Omega-3 (DHA/EPA) for ALS
Also known as: DHA, EPA, Fish oil, Docosahexaenoic acid, Eicosapentaenoic acid
DHA is the predominant fatty acid in neuronal membranes, and its depletion may accelerate motor neuron degeneration in ALS.
Mechanism of Action
DHA maintains neuronal membrane fluidity, enhances BDNF signaling, and generates specialized pro-resolving mediators (SPMs: resolvins, protectins, maresins) that resolve neuroinflammation. EPA reduces pro-inflammatory prostaglandin/leukotriene production.
General mechanism: Essential fatty acids. Neuronal membrane component, SPM precursor, NF-κB inhibitor, anti-cachexia, BDNF enhancer.
Current Evidence
Epidemiological data suggests higher omega-3 intake associated with reduced ALS risk. No definitive clinical trials. Biomarker studies show reduced inflammatory markers.
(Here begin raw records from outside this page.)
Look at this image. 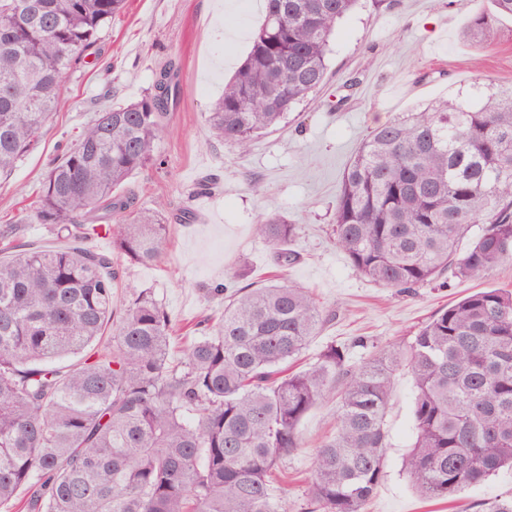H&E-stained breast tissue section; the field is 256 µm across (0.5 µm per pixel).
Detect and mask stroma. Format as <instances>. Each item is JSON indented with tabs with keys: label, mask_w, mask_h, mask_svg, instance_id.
Returning a JSON list of instances; mask_svg holds the SVG:
<instances>
[{
	"label": "stroma",
	"mask_w": 512,
	"mask_h": 512,
	"mask_svg": "<svg viewBox=\"0 0 512 512\" xmlns=\"http://www.w3.org/2000/svg\"><path fill=\"white\" fill-rule=\"evenodd\" d=\"M487 6V0H358L332 37L325 86L243 154L211 142L205 117L236 63L250 51L263 19L260 0H128L86 63L67 75L41 147L0 180V224H24L26 242L40 250L71 247V240L47 225L29 221L49 163L74 143L99 109L139 101L155 71L172 60L179 68L180 107L158 143L157 166L137 174L130 185L143 208L186 200L194 216L190 223L171 226L163 261L139 265L118 256L124 273L114 290L115 305H122L130 290L151 289L174 318L170 355L180 358L196 336V324L223 310V298L209 290L224 282L231 265L247 264L256 288L275 274L254 226L279 209L301 227L293 244L301 259L285 276L310 288L331 314L303 363L314 362L331 341L350 345L355 366L376 350L406 347L438 310L478 287L512 289V264L495 268L479 283L452 278L447 287L433 284L404 295L357 274L328 228L343 172L371 130L448 99L479 72L512 85L511 19H501V38L485 49H472L461 37L464 21ZM350 76L357 85L341 107L329 110ZM212 177L219 191L196 194L198 184ZM252 180L260 183L261 194L248 189ZM413 397L412 376L400 370L386 417L384 477L364 512H482L483 503L512 492V473L503 472L466 489L450 505L418 497L403 467L414 438ZM335 410V397L327 396L301 425L305 446L285 462L279 481L290 512L305 500L315 451L332 431Z\"/></svg>",
	"instance_id": "1"
}]
</instances>
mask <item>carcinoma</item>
Returning a JSON list of instances; mask_svg holds the SVG:
<instances>
[{"label": "carcinoma", "instance_id": "cac0c4a2", "mask_svg": "<svg viewBox=\"0 0 512 512\" xmlns=\"http://www.w3.org/2000/svg\"><path fill=\"white\" fill-rule=\"evenodd\" d=\"M356 2L266 0L245 61L208 113L213 139L245 153L321 89L330 38ZM490 4L462 30L479 50L512 18V0ZM125 5L0 0L1 179L39 147L65 74ZM178 96L170 60L141 100L96 112L47 168L32 221L73 240L105 222L130 262L161 260L170 224L193 211L138 210L128 182L155 163ZM255 232L276 266L297 263L299 225L272 210ZM18 233L0 226V512H288L279 473L331 391L335 431L316 450L300 512H363L384 476L402 368L415 387L404 466L421 498L453 499L512 468V290L448 304L404 352L352 366L349 346L330 342L296 371L329 318L298 283L246 285L174 360L175 323L152 291L114 306L112 255L27 248ZM330 235L358 274L403 292L511 263L512 86L479 74L469 95L374 128L343 173Z\"/></svg>", "mask_w": 512, "mask_h": 512}]
</instances>
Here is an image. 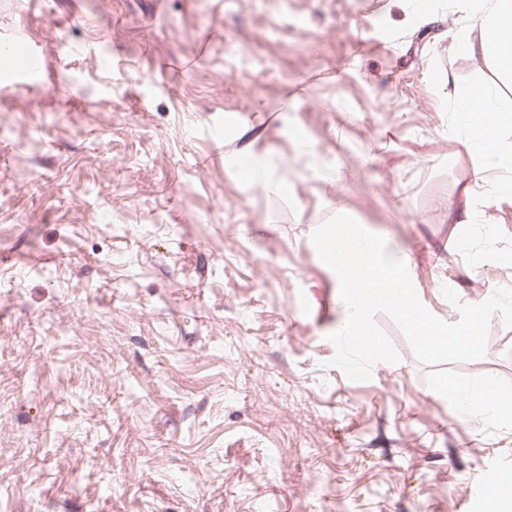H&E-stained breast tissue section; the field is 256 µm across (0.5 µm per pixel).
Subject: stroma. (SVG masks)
Instances as JSON below:
<instances>
[{
  "instance_id": "stroma-1",
  "label": "stroma",
  "mask_w": 512,
  "mask_h": 512,
  "mask_svg": "<svg viewBox=\"0 0 512 512\" xmlns=\"http://www.w3.org/2000/svg\"><path fill=\"white\" fill-rule=\"evenodd\" d=\"M95 2L0 0L45 61L0 91V512H462L512 421L440 386L512 388V328L425 366L380 313L400 360L350 380L311 236L381 231L447 322L443 287L512 286V201L467 195L438 85L512 75L455 52L454 0Z\"/></svg>"
}]
</instances>
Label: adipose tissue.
I'll list each match as a JSON object with an SVG mask.
<instances>
[{"label": "adipose tissue", "mask_w": 512, "mask_h": 512, "mask_svg": "<svg viewBox=\"0 0 512 512\" xmlns=\"http://www.w3.org/2000/svg\"><path fill=\"white\" fill-rule=\"evenodd\" d=\"M466 18L452 38L455 51L481 55L512 75V0H457ZM449 131L474 162L477 184L512 198V104L501 103L487 88L453 86ZM443 395L458 402L464 415L512 419V389L486 385H442Z\"/></svg>", "instance_id": "1"}]
</instances>
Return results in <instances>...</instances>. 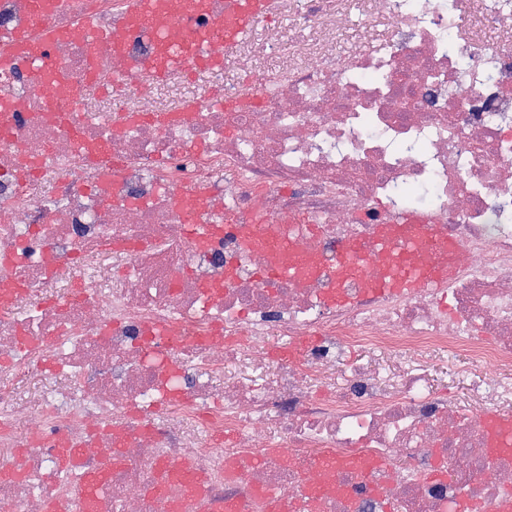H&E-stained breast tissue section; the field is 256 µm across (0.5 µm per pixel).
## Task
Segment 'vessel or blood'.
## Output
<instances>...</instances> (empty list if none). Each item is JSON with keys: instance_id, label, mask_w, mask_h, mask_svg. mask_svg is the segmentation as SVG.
<instances>
[{"instance_id": "vessel-or-blood-1", "label": "vessel or blood", "mask_w": 512, "mask_h": 512, "mask_svg": "<svg viewBox=\"0 0 512 512\" xmlns=\"http://www.w3.org/2000/svg\"><path fill=\"white\" fill-rule=\"evenodd\" d=\"M207 0H137L132 23L141 31L157 36L163 53L144 61L140 77L148 81L163 79L188 66L215 67L221 62H232L238 45L247 38L256 23L275 8L274 0H226L224 21L212 31H190L185 27L186 15L203 12ZM43 11H36L30 29L12 35L15 49L26 57L41 58L42 51L33 47L31 32L40 28ZM223 53H216V46ZM426 216L411 213L400 223L379 224L374 228L371 247L353 242L346 245L338 260V277L342 281L359 282L366 292L413 291L435 286L445 281L453 271L452 263L444 261V254H456L459 245L452 240L438 242L435 250H428L429 234ZM244 251L272 246L273 250H287V262H270L268 277L294 278L307 266L309 257L297 241L269 243L266 236L251 232L241 237ZM490 445L494 448L512 447V418L490 416L484 419Z\"/></svg>"}]
</instances>
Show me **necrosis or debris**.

Clinical Status: Epidemiological support. No ALS-specific clinical trials completed.
Safety Profile
Very safe. Fishy aftertaste. Mild GI effects. Bleeding risk at very high doses. Monitor with anticoagulants.
Key Research Questions
- Can high-dose omega-3 generate sufficient SPMs for ALS neuroinflammation resolution?
- Does pre-symptomatic omega-3 supplementation reduce ALS risk?